— Available data —
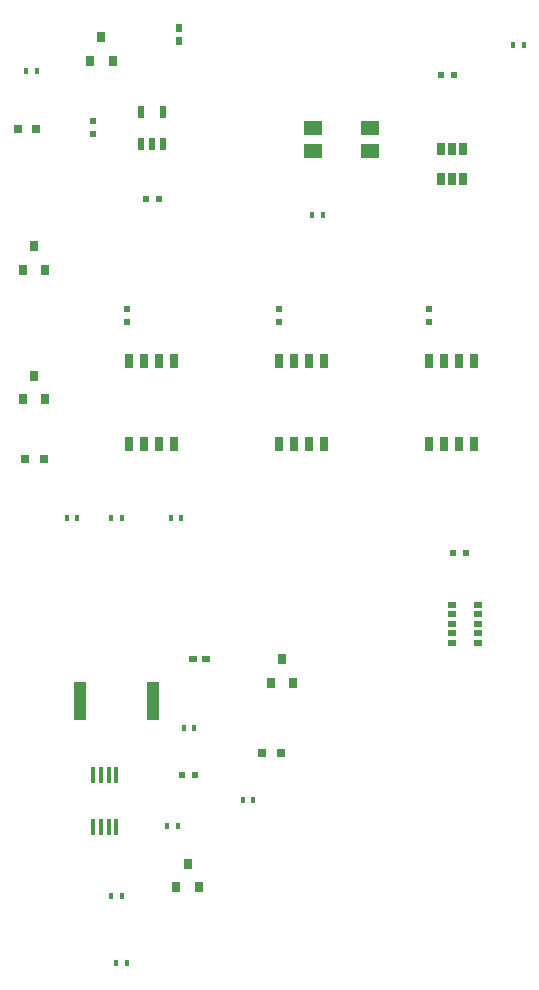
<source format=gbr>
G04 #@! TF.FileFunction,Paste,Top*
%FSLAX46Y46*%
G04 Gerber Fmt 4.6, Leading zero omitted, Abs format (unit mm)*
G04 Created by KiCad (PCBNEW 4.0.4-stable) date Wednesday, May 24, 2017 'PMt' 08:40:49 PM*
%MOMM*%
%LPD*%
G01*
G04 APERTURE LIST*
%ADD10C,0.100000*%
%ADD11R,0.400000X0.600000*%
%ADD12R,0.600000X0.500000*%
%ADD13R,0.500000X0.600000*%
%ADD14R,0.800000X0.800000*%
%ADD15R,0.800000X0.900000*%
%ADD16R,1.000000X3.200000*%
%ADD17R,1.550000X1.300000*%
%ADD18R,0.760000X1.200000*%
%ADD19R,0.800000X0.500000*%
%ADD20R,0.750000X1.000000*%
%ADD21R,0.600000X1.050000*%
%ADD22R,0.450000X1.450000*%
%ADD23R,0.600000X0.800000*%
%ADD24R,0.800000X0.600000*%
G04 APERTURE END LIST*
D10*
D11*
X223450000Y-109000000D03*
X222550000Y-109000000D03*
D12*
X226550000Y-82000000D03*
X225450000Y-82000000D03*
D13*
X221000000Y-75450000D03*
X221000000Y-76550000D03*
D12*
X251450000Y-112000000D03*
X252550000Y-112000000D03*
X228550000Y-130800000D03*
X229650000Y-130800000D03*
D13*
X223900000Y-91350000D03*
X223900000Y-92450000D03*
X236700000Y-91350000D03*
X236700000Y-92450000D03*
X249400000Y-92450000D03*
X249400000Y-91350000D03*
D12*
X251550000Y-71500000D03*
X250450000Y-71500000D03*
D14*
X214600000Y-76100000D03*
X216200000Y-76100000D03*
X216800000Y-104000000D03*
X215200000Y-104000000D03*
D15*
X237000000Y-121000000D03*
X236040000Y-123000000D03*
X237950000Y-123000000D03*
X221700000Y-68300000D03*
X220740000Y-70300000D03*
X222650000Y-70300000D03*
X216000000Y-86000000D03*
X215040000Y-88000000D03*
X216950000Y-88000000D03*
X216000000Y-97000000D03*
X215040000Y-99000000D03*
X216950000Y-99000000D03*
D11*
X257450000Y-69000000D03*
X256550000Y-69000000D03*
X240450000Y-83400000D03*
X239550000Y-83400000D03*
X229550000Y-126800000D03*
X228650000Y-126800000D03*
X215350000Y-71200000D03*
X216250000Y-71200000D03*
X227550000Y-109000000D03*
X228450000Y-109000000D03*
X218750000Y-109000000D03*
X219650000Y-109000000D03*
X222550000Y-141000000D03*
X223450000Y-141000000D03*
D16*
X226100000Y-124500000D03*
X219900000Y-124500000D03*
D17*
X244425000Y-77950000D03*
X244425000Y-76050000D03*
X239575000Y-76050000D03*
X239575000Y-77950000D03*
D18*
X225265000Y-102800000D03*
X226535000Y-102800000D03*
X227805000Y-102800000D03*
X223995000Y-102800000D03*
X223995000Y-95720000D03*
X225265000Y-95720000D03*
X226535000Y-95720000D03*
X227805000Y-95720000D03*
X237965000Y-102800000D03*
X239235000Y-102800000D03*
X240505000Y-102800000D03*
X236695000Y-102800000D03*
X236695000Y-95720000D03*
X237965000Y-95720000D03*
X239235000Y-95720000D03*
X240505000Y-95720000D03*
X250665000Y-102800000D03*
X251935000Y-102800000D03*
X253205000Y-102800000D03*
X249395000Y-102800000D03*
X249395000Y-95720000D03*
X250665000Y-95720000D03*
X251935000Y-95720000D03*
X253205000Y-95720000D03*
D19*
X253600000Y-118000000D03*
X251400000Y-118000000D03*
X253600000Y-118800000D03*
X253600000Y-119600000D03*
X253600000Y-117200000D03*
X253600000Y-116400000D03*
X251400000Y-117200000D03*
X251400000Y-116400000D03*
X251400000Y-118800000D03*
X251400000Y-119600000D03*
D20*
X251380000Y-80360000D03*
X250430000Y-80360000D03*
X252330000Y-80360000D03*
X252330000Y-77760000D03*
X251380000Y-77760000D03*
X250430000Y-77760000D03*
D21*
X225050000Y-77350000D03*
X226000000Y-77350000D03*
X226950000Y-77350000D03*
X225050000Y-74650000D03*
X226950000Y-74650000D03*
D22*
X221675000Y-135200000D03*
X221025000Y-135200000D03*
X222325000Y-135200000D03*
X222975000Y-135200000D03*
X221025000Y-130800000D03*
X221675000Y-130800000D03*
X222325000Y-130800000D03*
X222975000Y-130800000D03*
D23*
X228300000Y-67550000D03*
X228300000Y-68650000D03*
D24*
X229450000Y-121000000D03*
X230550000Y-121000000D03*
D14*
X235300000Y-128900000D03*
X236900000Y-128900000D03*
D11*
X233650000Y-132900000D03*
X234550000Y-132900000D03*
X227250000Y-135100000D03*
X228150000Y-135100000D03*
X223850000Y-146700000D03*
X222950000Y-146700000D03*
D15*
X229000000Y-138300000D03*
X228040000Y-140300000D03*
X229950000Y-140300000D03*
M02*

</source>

---

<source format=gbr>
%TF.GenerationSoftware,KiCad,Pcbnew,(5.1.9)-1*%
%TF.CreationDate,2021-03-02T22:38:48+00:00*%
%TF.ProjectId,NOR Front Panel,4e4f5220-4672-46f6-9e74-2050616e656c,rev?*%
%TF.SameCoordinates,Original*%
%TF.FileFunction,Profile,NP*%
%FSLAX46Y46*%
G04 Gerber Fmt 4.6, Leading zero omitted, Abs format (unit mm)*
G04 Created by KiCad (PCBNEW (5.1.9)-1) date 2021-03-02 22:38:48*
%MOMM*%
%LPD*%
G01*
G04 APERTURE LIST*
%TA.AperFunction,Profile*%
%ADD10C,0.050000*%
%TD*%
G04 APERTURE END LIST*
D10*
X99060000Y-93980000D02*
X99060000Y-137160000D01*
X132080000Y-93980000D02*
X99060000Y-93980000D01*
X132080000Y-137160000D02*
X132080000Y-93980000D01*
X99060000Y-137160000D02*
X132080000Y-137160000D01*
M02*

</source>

— The problem —
Of the entries above, transcribe exactly those lines that fall between the line containing "X226950000Y-77350000D03*" and the line containing "X223850000Y-146700000D03*", together with those two lines.

— Exercise response —
X226950000Y-77350000D03*
X225050000Y-74650000D03*
X226950000Y-74650000D03*
D22*
X221675000Y-135200000D03*
X221025000Y-135200000D03*
X222325000Y-135200000D03*
X222975000Y-135200000D03*
X221025000Y-130800000D03*
X221675000Y-130800000D03*
X222325000Y-130800000D03*
X222975000Y-130800000D03*
D23*
X228300000Y-67550000D03*
X228300000Y-68650000D03*
D24*
X229450000Y-121000000D03*
X230550000Y-121000000D03*
D14*
X235300000Y-128900000D03*
X236900000Y-128900000D03*
D11*
X233650000Y-132900000D03*
X234550000Y-132900000D03*
X227250000Y-135100000D03*
X228150000Y-135100000D03*
X223850000Y-146700000D03*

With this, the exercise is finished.